Which brings us to the 2014 Texas Rangers, who should scare the hell out of you.

If you’re a Rangers fan, the reasons they should scare you are obvious. In five years, you’ll be lying in bed, sound asleep, and you’ll feel the hot breath of the 2014 Rangers on your neck. You’ll scramble out of bed, turn out the lights, and nothing will be there. Nothing that you can see, anyway. You won’t go back to sleep. This team will haunt you, even in the good years.

If you’re a fan of one of the other 29 teams, they should scare you because they make you mutter “there but for the grace of working body parts go I” about your favorite team. This is what happens when everything -- everything -- goes wrong. The Rangers’ season has been a 19-inning perfect game thrown against them, with every ball finding a mitt, every slider getting chased, every ball getting called a strike, every bad decision magnified, every good decision irrelevant. The score was 12-0 after nine innings, but the umpires kept the game going for no good reason, and the Rangers still couldn’t do anything right.
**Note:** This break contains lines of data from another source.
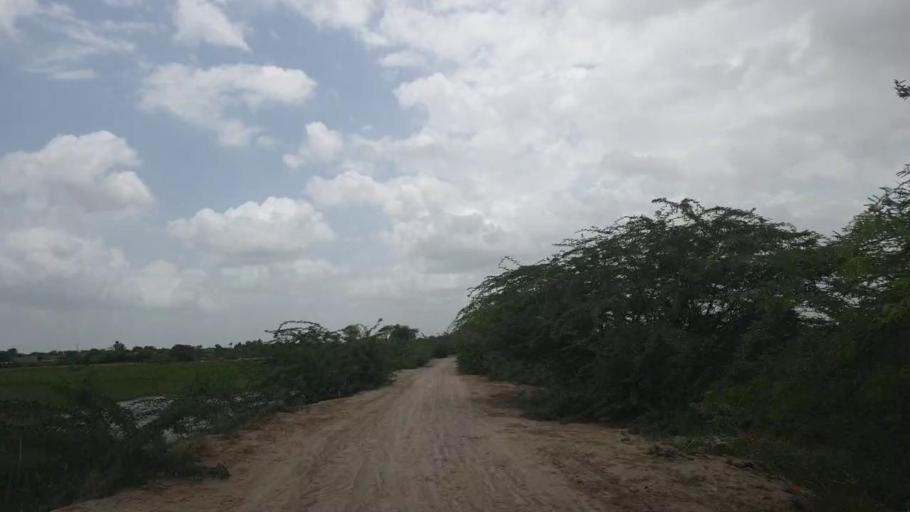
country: PK
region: Sindh
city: Badin
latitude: 24.6514
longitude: 68.9220
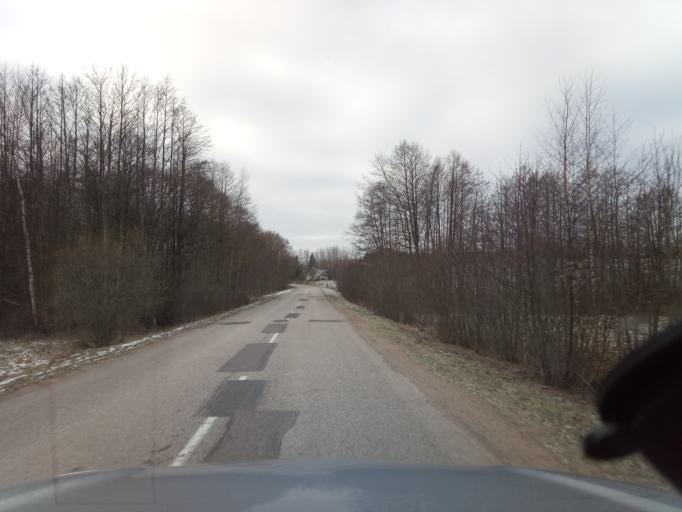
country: LT
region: Alytaus apskritis
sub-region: Alytaus rajonas
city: Daugai
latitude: 54.3462
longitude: 24.3146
The Rangers were officially eliminated from contention on Tuesday night, the first team in baseball with that distinction. They have the worst record in the majors. The Rangers are also expecting to contend next season, probably with a plan of “Get everyone back and add more talent.” Just like the Mets after 2008.
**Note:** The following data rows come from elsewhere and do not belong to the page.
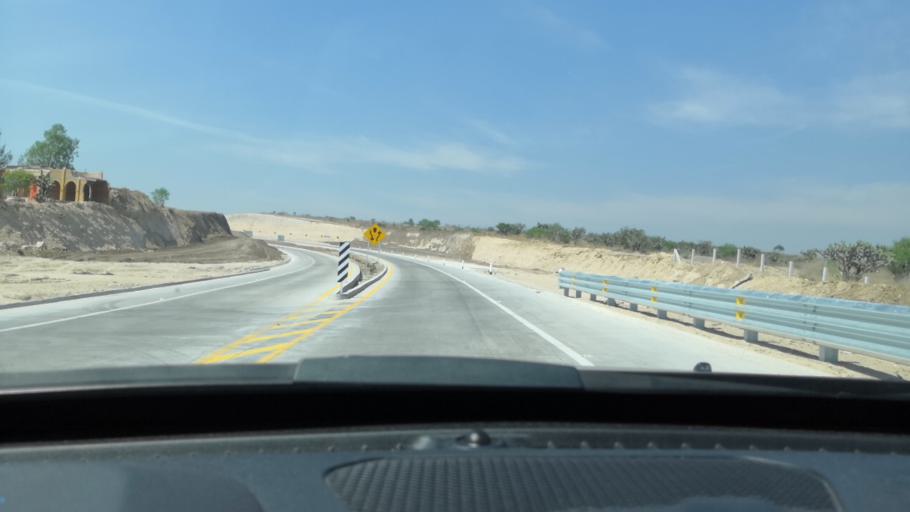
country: MX
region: Guanajuato
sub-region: Purisima del Rincon
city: Potrerillos (Guanajal)
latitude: 21.0862
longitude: -101.8534
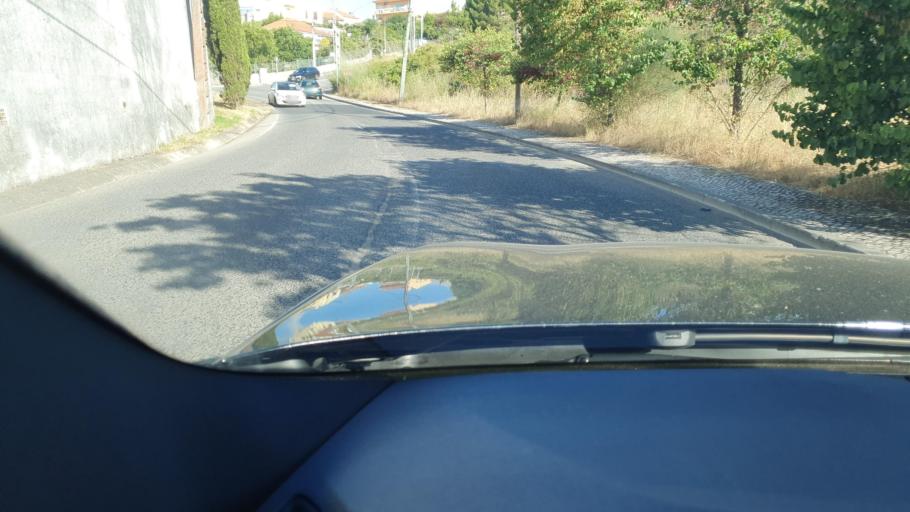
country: PT
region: Lisbon
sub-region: Sintra
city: Belas
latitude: 38.7961
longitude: -9.2474
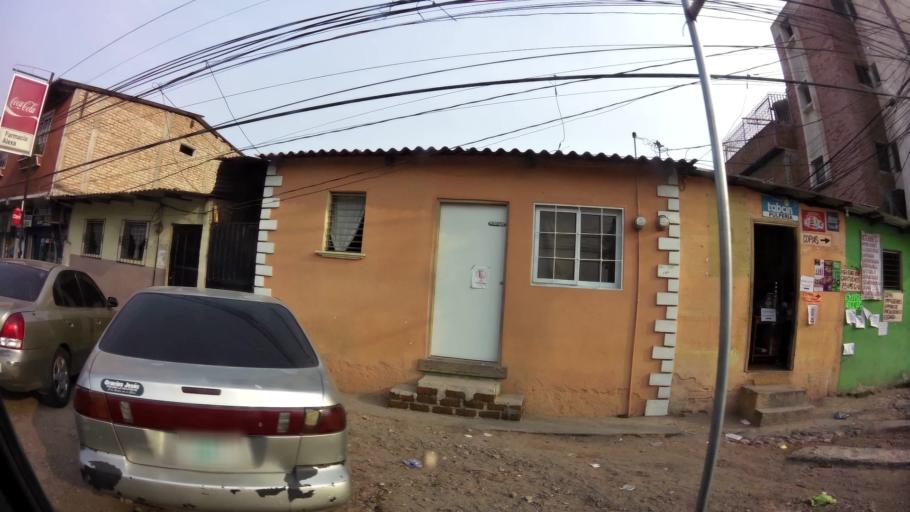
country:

Don’t freak out just yet. I’m going to spend most of the rest of the article explaining why the Rangers aren’t exactly like the Mets. The specter of the 2009 Mets hangs over the head of every team, though. There’s how quickly it can happen. Here’s how quickly a team can disappear for five, 10, 15 years. One minute the Giants had Barry Bonds in left field with 45 home runs and a .609 on-base percentage. The next they had Pedro Feliz starting in left, and they were irrelevant for several years.

The offseason plan of “Get everyone back and add more talent” makes sense for the Rangers. Here’s a projected roster for next year, assuming the offseason will heal most of the literal wounds:

C - Robinson Chirinos or mystery catcher
1B - Prince Fielder
2B - Jurickson Profar/Rougned Odor
SS - Elvis Andrus/Jurickson Profar
3B - Adrian Beltre
LF - Shin-Soo Choo
CF - Leonys Martin
RF - Mystery right fielder (assuming Alex Rios’s option not picked up)
DH - Mystery DH or Mitch Moreland

P - Yu Darvish
P - Derek Holland
P - Alexi Ogando
P - Mystery pitcher or in-house youngster until Martin Perez comes back
P - Mystery pitcher or in-house youngster

How you feel about that roster probably has to do with a couple of things: How you feel about Prince Fielder, and how you feel about Shin-Shoo Choo. Both of them are in the early stages of awful contracts. Both of them aren’t exactly ancient, though, and they have a recent history of being excellent. If you’re writing them off, you’re writing off the 2015 Rangers. If you think they have a chance to contribute next year, you think the Rangers have a chance to rebound. I’m in the latter camp, which means that roster up there intrigues me. There’s youth and elite talent, with Joey Gallo lurking in the background. Pick the five or six best players from the list, and you’ll have a heckuva head start for any team.

It’s a roster you can work with, a roster that’s worth patching instead of razing. Bringing up the 2009 Mets is relevant in a lot of ways, but so is bringing up the 2012 Red Sox, who were sucked into a Murphy’s Law whirlpool, only to get spit out with a trophy on the other side of the planet. Writing the Rangers off for the next couple years is probably a bad idea, especially before you see what they do in the offseason.

Derek Holland made his season debut on the night the Rangers were eliminated, and there’s a nifty symmetry there. He pitched brilliantly, just the kind of encouragement the Rangers needed. That one start was the little plant from WALL-E, some life and hope just waiting to rise out of the rubble. Not everything bad that happened this season was because of injuries -- gee, I can’t believe J.P. Arencibia didn’t work out -- and the red flags on Fielder and Choo look a lot redder with the benefit of hindsight. Still, the Rangers are still built to win now, even if they’re currently winning fewer games than anyone else in baseball.

Get everyone back and add more talent. It’s worked before. It’s failed before. It’s not like the Rangers have another choice.